## [Work task]
With "down" as the search word, show every line of the material that has it.

## [Collected material]
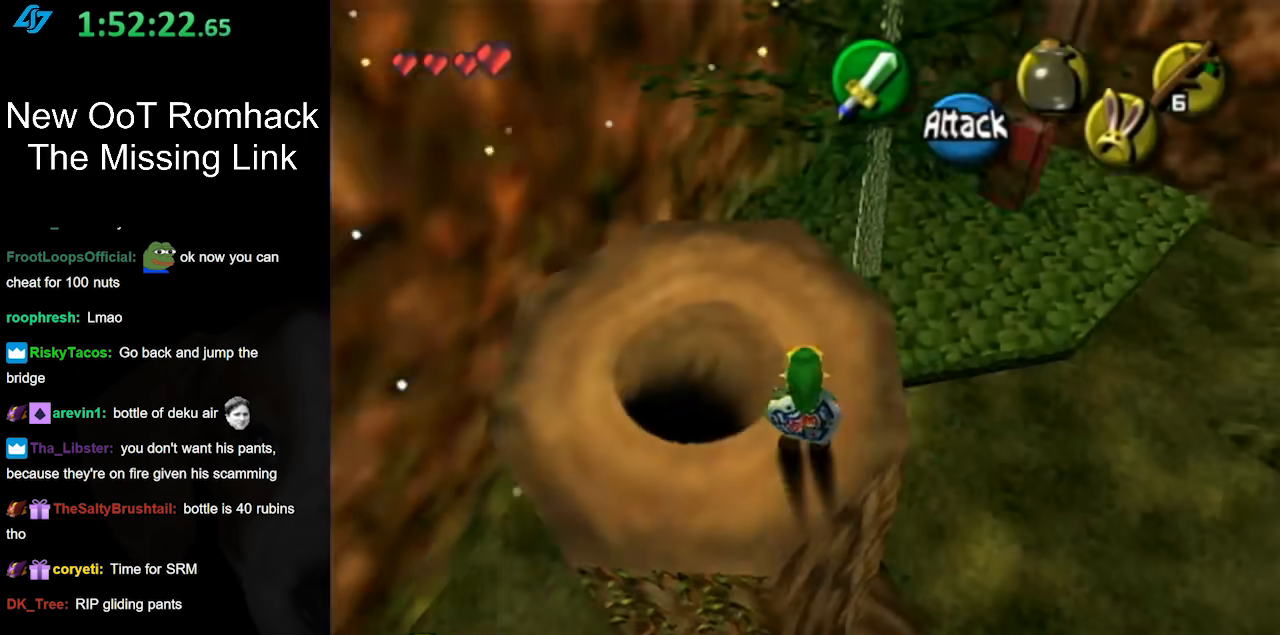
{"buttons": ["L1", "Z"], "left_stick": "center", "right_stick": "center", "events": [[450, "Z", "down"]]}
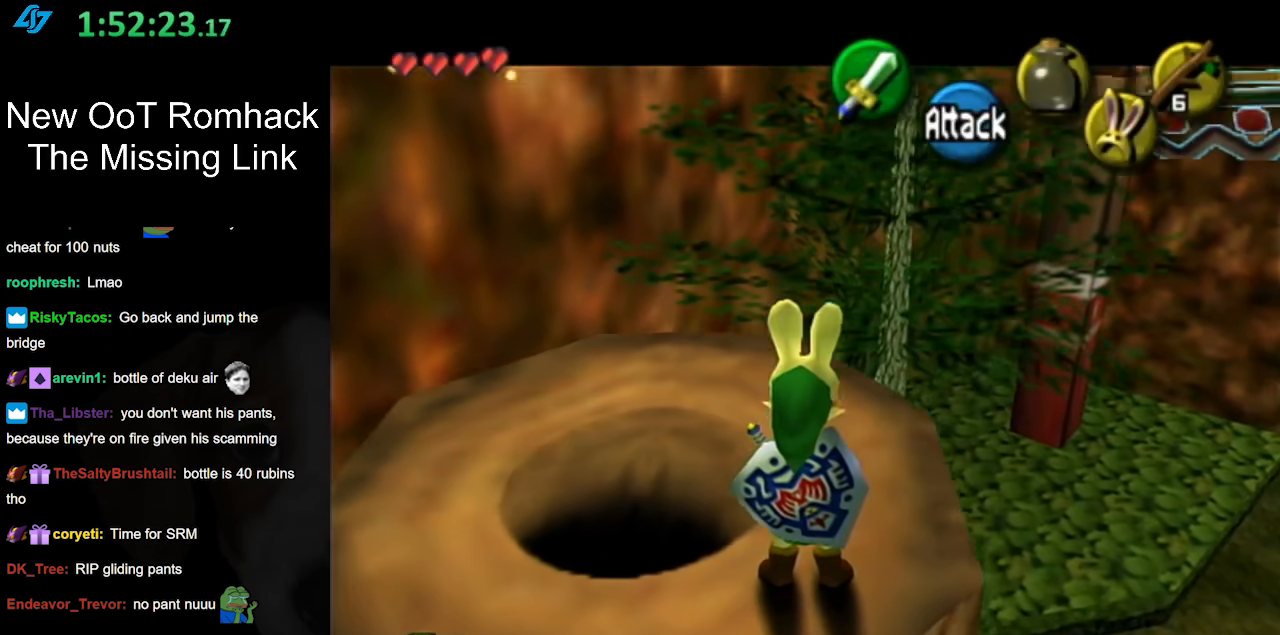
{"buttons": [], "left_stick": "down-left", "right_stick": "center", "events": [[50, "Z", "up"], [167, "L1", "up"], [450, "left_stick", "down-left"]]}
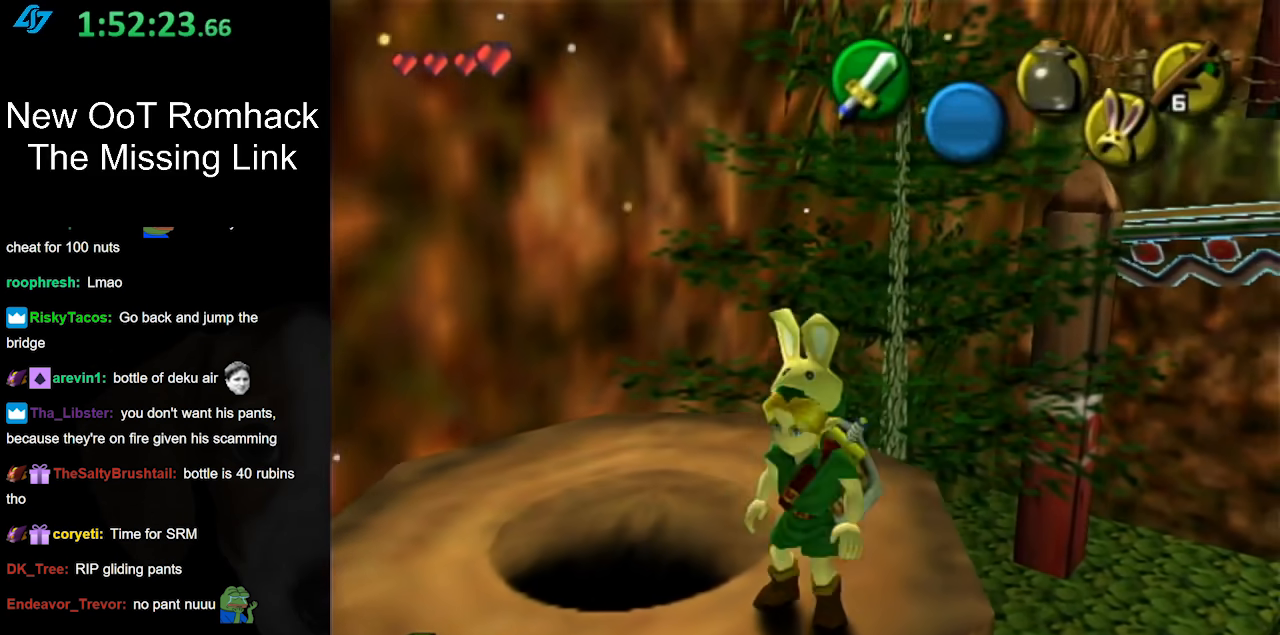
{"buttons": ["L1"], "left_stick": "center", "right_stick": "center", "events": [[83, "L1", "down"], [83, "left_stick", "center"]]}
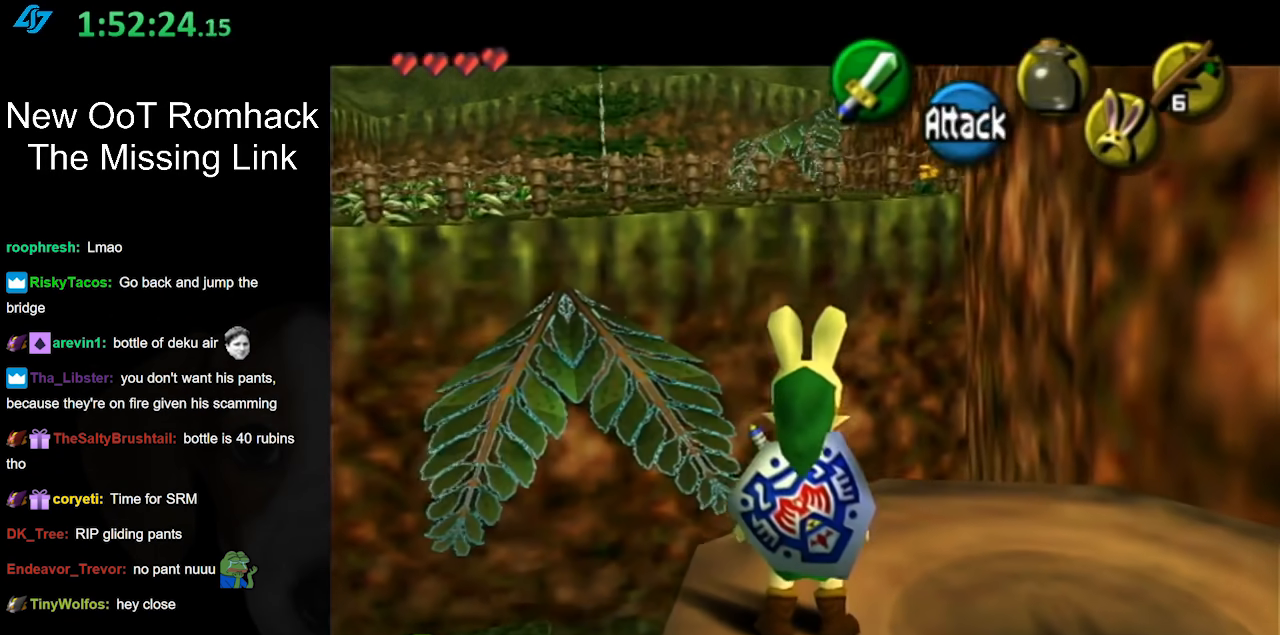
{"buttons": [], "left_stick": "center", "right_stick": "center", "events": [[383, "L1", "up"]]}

## [Exercise solution]
{"buttons": ["L1", "Z"], "left_stick": "center", "right_stick": "center", "events": [[450, "Z", "down"]]}
{"buttons": [], "left_stick": "down-left", "right_stick": "center", "events": [[50, "Z", "up"], [167, "L1", "up"], [450, "left_stick", "down-left"]]}
{"buttons": ["L1"], "left_stick": "center", "right_stick": "center", "events": [[83, "L1", "down"], [83, "left_stick", "center"]]}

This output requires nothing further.